History
Lead guitarist Pat Place and vocalist Cynthia Sley produced the most distinctive aspects of the Tetras sound. Place's guitar lines were rhythmic and distortion-filled. She had been the original guitarist and one of the founding members of the No Wave band The Contortions. With Bush Tetras, Pat continued to pursue some of the musical ideas she had explored in that band, although her distinctive slide guitar is absent from many of the Tetras songs. Sley's vocals were half-spoken, half-sung. In songs like "Too Many Creeps" and "Can't Be Funky," she repeated simple phrases over and over again, creating a hypnotic monotony similar to Place's guitar rhythms.

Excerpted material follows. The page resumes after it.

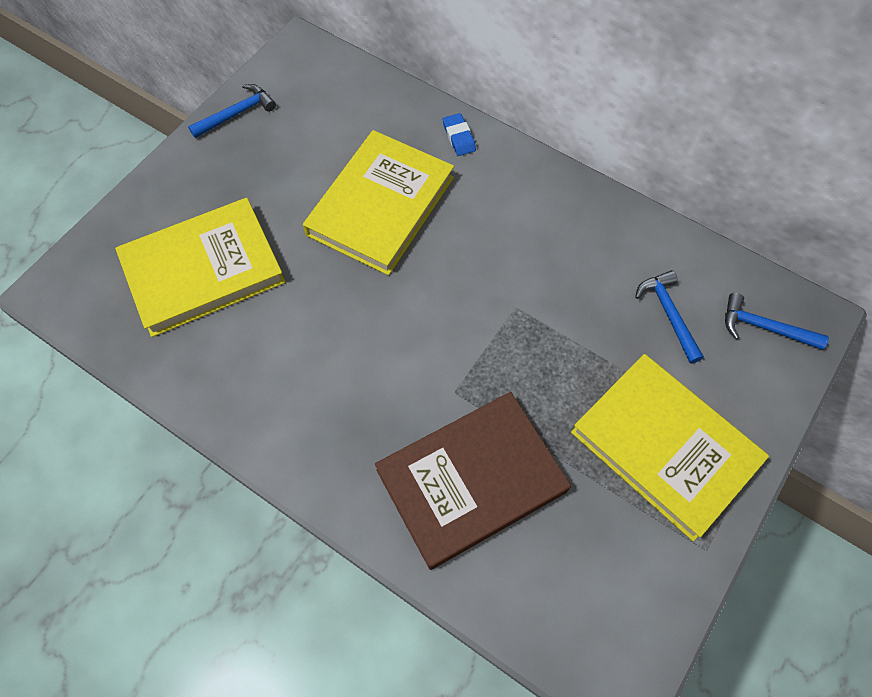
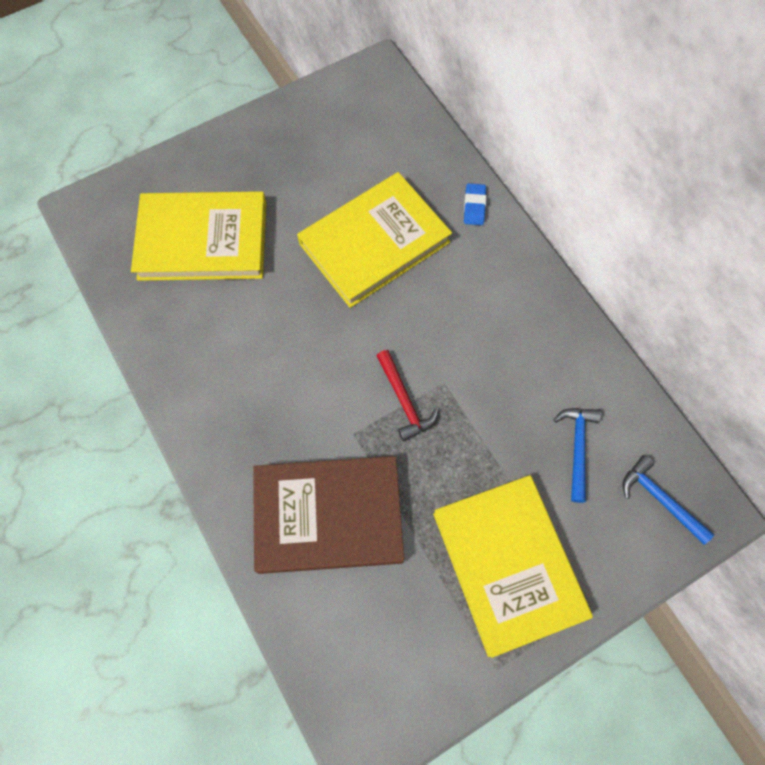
camera: 25 degrees right, 5 degrees up
(237, 113) = (295, 111): blue hammer -> none
(487, 340) = (404, 400): none -> red hammer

Place appeared in some of Vivienne Dick's movies, co-starring with Lydia Lunch and other musicians from New York's thriving late-1970s and early-1980s music community, an off-shoot of No Wave. These appearances contributed to the band's prominent position in downtown New York in the early 1980s. New York's post-punk revival of the 2000s was accompanied by a resurgence of interest in this period, with the Tetras' influence heard in many of that scene's bands.
The group scored two dance hits in the U.S. in the early 1980s – "Too Many Creeps" peaked at No. 57 Dance in 1981, and "Can't Be Funky/Cowboys in Africa" peaked at No. 32 in 1982 – before their initial split.
Cynthia Sley later joined up with Ivan Julian of Richard Hell and the Voidoids to form the Lovelies. They put out one percussive post-punk album, Mad Orphan (109 Records), in 1988. In 2008 she formed Command V with Pat Irwin of the Raybeats and B-52s, and Rachel Dengiz. They released a self-titled album in 2012 on Mush Records.
Dee Pop also currently performs with improvisational jazz groups Radio I-Ching and Freedomland. Pop has also performed or recorded with rock-oriented bands and artists including Floor Kiss, Immaculate Hearts, The Shams, Black Flies, John Sinclair, Jayne County, The Amazing Cherubs, Fur, Michael Karoli (Can), Richard Lloyd, James Chance, The Slits, Odetta, Gary Lucas, Bobby Radcliff, Patti Palladin, Darlene Love, Andy Shernoff, The Walsos, Nona Hendryx, Band of Outsiders, Lenny Kaye, Jahn Xavier and the Gun Club. He also performed with jazz musicians Eddie Gale, Roy Campbell, Marc Ribot, Mark Helias, Dick Griffin, Billy Bang, Borah Bergman and Hanuman Sextet.
Bush Tetras briefly reformed in the mid-1990s and released the album Beauty Lies in 1997. In 1998 they recorded an album titled "Happy" with Don Fleming producing, but it is only getting released finally in November 2012. In 2005, they resumed performing in New York City, and toured Europe in summer 2006.
Laura Kennedy, the band's original bassist, died on November 14, 2011, after a long battle with liver disease.